#### TASK DIRECTIONS:
In the alfalfa protein abstract below, in the rumen of what animal were the proteins incubated?

Abstract: Alfalfa (Medicago sativa L.) has high crude protein that is rapidly and extensively degraded in the rumen. Our objective was to develop a protocol where individual proteins could be characterized for their ruminal degradation. Proteins from individual genotypes of three alfalfa cultivars were characterized using fluorescence 2D difference gel electrophoresis combined with MALDI-TOF mass spectrometry for protein identification. Twenty-six proteins were characterized, representing between 33 and 41% of the total protein among genotypes. Variation for protein degradation was observed among proteins after 45 and 120 min of incubation in the rumen of a Holstein steer (P < 0.001). After 45 min of ruminal incubation, nine proteins averaged 75% or more remaining, 12 had 50% or less remaining, and five were intermediate. After 120 min of ruminal incubation, four proteins averaged greater than 80%, seven between 80 and 50%, and 15 less than 50% remaining. Although all proteins were degraded over time, the rate and amount of degradation was dramatically different among them. The rate of digestion differed (P = 0.05) for 3 and 10 proteins among genotypes after 45 and 120 min, respectively. Individual proteins characterized ranged in mass from 41 to 0.29% of the total mass of protein characterized. Total content of those proteins that differed for rate of digestion ranged from 7 to 1%. The results demonstrate that individual proteins can be characterized for their ruminal degradation. The ability to separate proteins based ruminal degradation suggests there is potential to select for protein that degrades more slowly and possibly escapes the rumen.

#### DATASET EXCERPTS:
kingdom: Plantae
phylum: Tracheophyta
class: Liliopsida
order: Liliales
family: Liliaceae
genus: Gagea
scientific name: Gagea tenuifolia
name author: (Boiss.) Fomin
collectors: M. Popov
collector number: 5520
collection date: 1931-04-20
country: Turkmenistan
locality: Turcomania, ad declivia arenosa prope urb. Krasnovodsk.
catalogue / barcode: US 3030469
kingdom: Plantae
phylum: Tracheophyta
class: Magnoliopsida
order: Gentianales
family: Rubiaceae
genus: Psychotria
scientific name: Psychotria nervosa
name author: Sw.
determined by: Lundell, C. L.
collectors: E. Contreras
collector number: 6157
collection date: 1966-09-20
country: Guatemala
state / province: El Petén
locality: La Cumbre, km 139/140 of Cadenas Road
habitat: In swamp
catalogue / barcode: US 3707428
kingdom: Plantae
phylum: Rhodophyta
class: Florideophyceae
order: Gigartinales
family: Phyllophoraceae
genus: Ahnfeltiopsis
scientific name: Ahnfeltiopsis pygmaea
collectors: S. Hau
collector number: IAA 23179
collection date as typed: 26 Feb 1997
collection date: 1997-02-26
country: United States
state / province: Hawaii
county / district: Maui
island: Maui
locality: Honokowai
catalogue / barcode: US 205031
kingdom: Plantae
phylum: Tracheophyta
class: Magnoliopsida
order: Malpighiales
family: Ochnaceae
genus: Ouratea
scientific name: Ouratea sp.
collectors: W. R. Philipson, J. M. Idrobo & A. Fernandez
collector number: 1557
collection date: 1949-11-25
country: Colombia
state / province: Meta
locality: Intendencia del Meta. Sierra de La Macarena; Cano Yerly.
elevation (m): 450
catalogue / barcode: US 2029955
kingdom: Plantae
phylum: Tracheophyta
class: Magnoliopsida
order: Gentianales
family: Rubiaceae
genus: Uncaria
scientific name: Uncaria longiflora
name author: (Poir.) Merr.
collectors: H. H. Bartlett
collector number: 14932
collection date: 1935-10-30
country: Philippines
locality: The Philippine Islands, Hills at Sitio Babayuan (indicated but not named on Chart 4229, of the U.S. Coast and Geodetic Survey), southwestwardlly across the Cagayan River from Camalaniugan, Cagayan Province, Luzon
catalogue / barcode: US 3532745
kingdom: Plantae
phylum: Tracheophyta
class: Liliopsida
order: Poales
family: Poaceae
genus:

#### YOUR SOLUTION:
A Holstein steer.